● **Selection**
For those of you who’re unaware, D’YAVOL X is the luxury streetwear brand founded by Shah Rukh Khan, Aryan Khan, Leti Blagoeva, and Bunty Singh. They’re known for apparel drops featuring everything from hoodies to leather jackets that sell out within hours. Now, the brand is venturing into the luxury eyewear space for the first time, where the pieces are a vision shared by Shah Rukh and the visuals are left up to Aryan.  

 

When it’s time, he gathers everyone, shares notes on directing the promo about how almost everything was shot against a blue screen and props from previous shoots, and offers anecdotes about how smooth these things tend to be when your leading man happens to be one of the GOATs of acting and your father. The lights dim, and the screen fills with Shah Rukh Khan, dressed ruggedly in denims and a tank, walking in the scorching desert sun. A drop of his sweat falls on the ground, and from it rises a pair of D’YAVOL X sunglasses.

● **Stated exercise**
Could you extend the D'YAVOL X eyewear piece, picking up right after its last sentence? The data after this point comes from a separate, unrelated source.

● **Records shown**
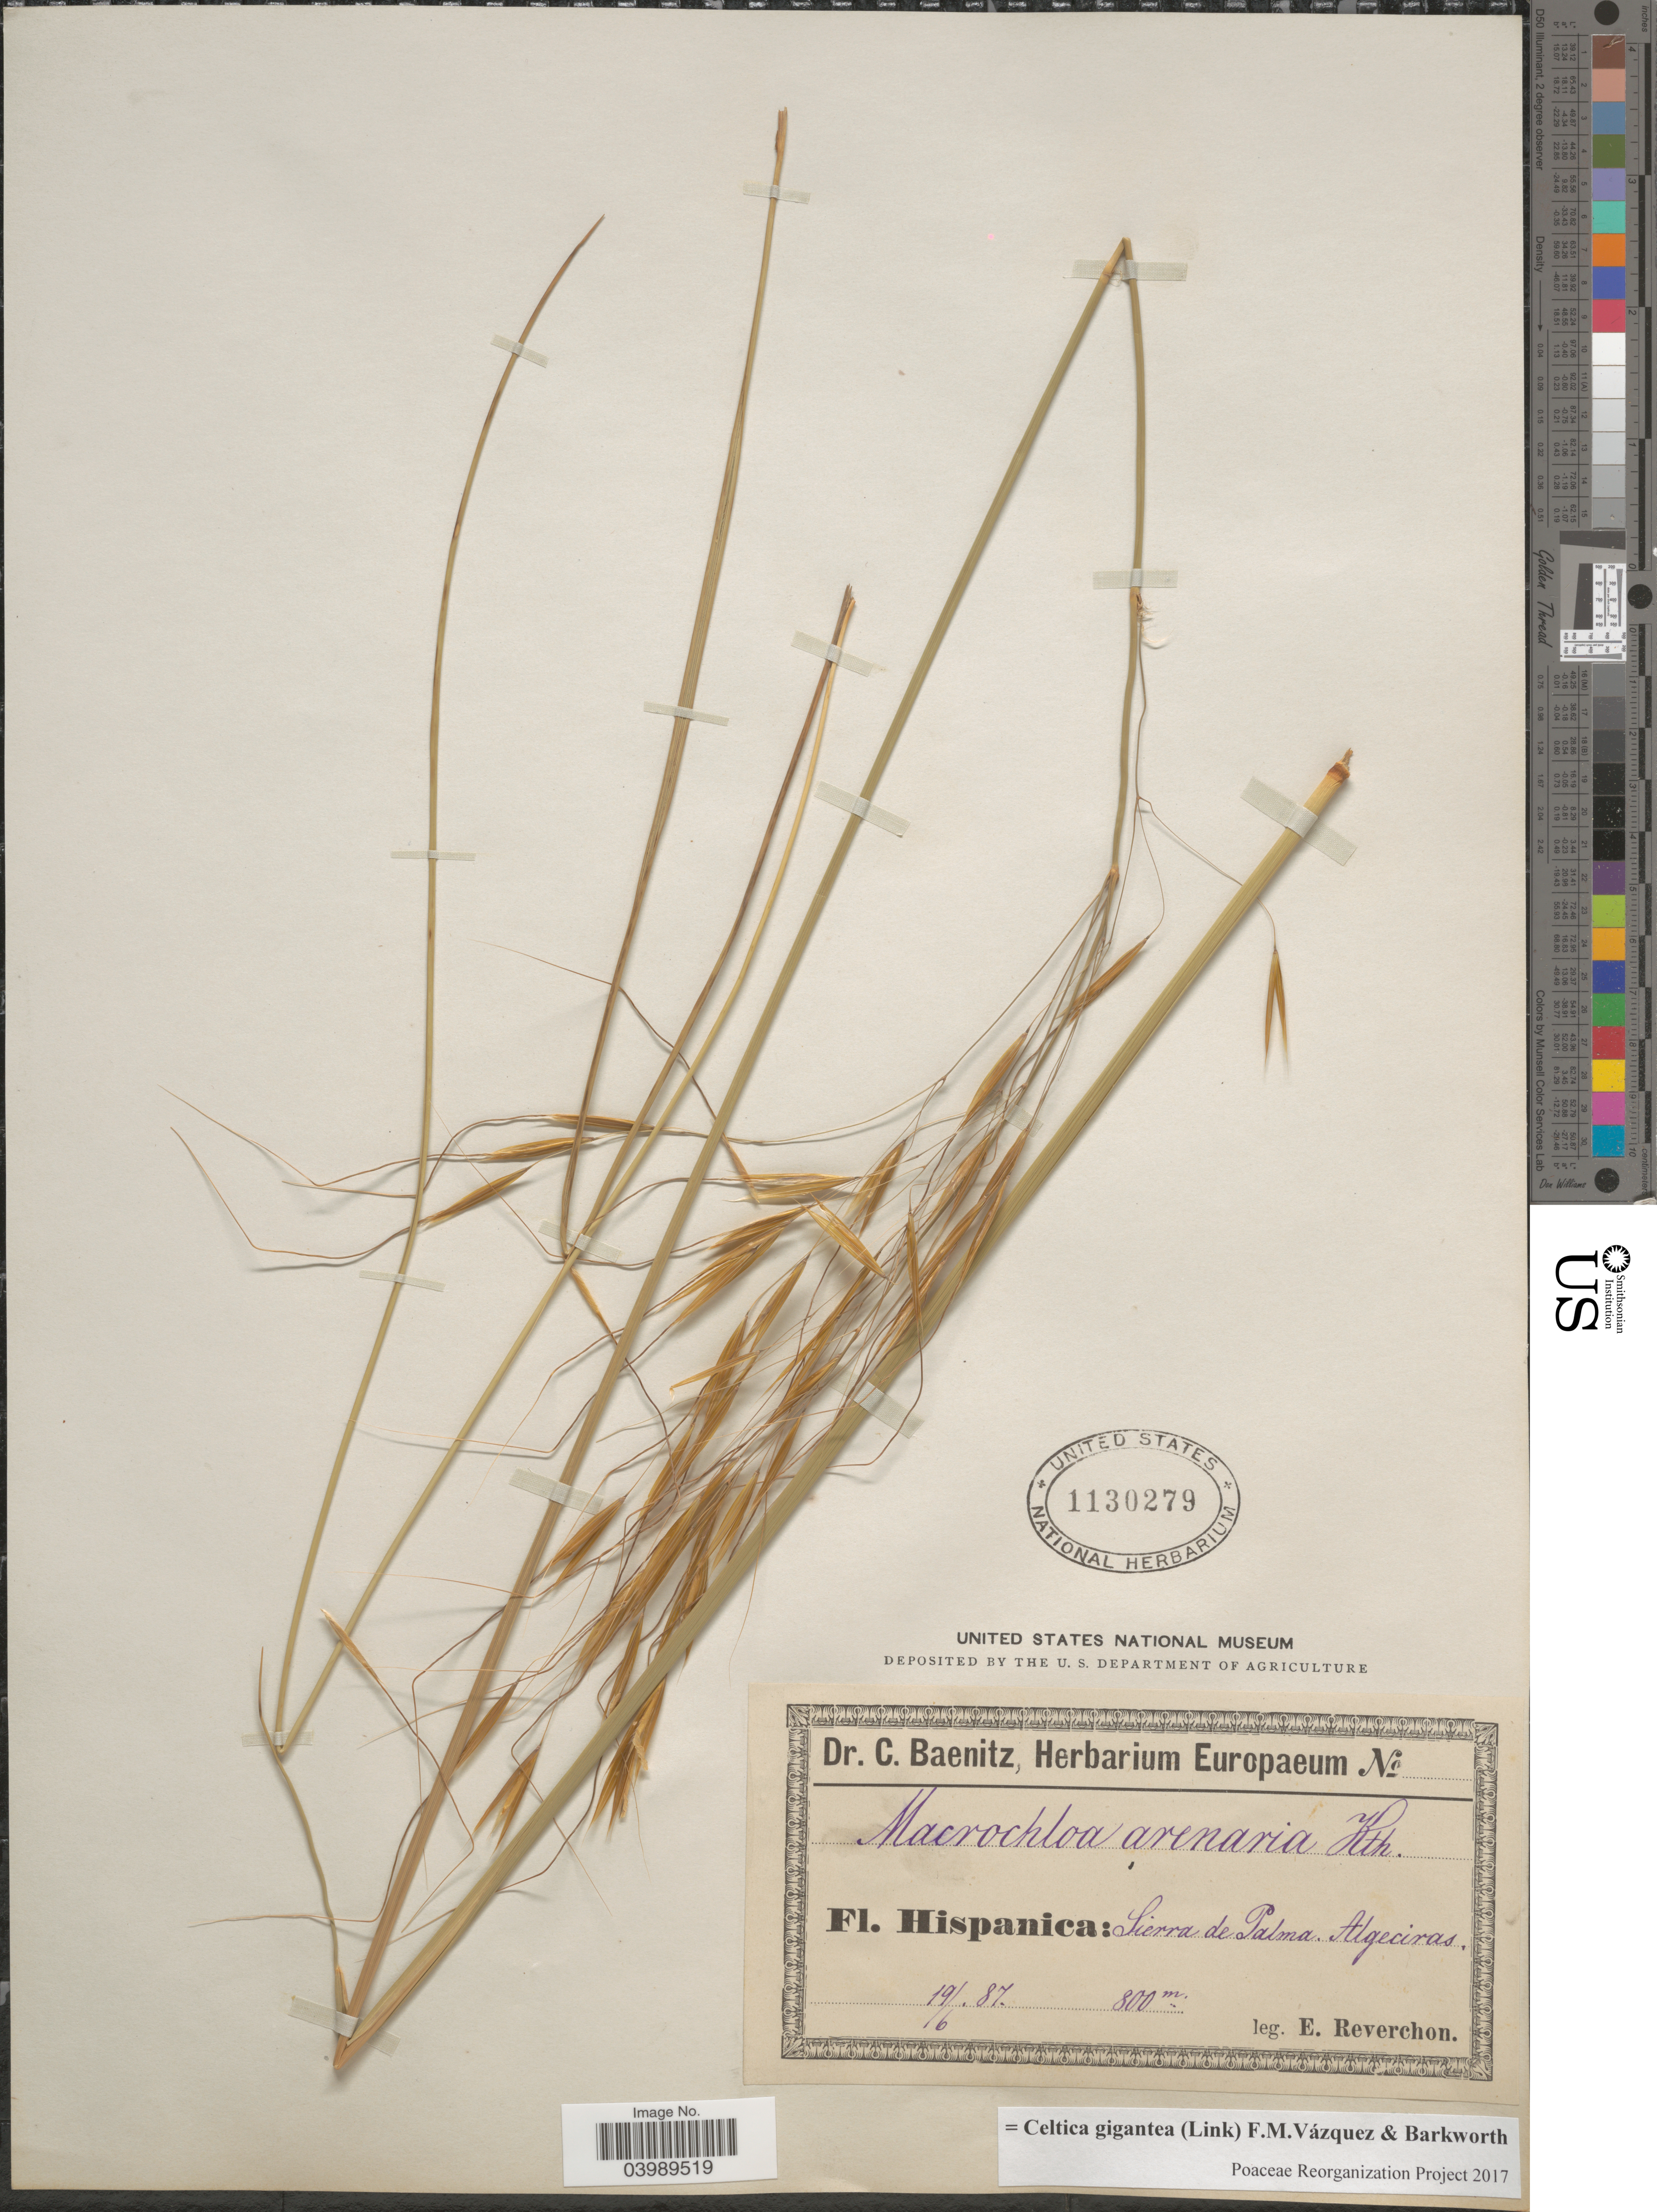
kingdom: Plantae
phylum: Tracheophyta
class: Liliopsida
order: Poales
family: Poaceae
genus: Celtica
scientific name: Celtica gigantea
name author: (Link) F.M. Vázquez & Barkworth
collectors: E. Reverchon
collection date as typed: Transcribed d/m/y: 19/6/87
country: Spain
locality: Hispanica: Sierra de Palma. Algeciras.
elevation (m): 800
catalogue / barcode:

● **Exercise result**
Few actors have turned sunglasses into cultural shorthand quite like Shah Rukh Khan. Over decades, eyewear has become inseparable from his on-screen personas—romantic, ruthless, revolutionary. From the lover boy days of Dilwale Dulhania Le Jayenge to the sleek menace of Don, the raw swagger of Pathaan and the commanding duality of Jawan, his sunglasses have never simply completed a look—they have defined it. They’ve functioned as visual signatures, emotional armour and cultural markers. It’s this deeply personal relationship with eyewear that organically led D’YAVOL X into its newest category.

 

As co-founder, Leti Blagoeva, explains, “Eyewear is one of the strongest extensions of personal style, and it fits seamlessly into the visual world we’ve built. From a business perspective, it allows us to enter a global category that genuinely rewards craftsmanship and design integrity, both central to D’YAVOL X. It’s also a product people engage with every day, which gives us an opportunity to deepen our brand presence while still maintaining the sense of exclusivity that defines everything we create.”

 

That thinking is precisely why this collection resists being dismissed as celebrity merchandise. In a market crowded with logo-heavy launches and novelty-driven collaborations, D’YAVOL X eyewear is deliberately restrained. The frames aren’t built on overt references or recognisable cues; they’re designed to stand on silhouette, craftsmanship and construction. The nostalgia is there—but it’s embedded, not advertised.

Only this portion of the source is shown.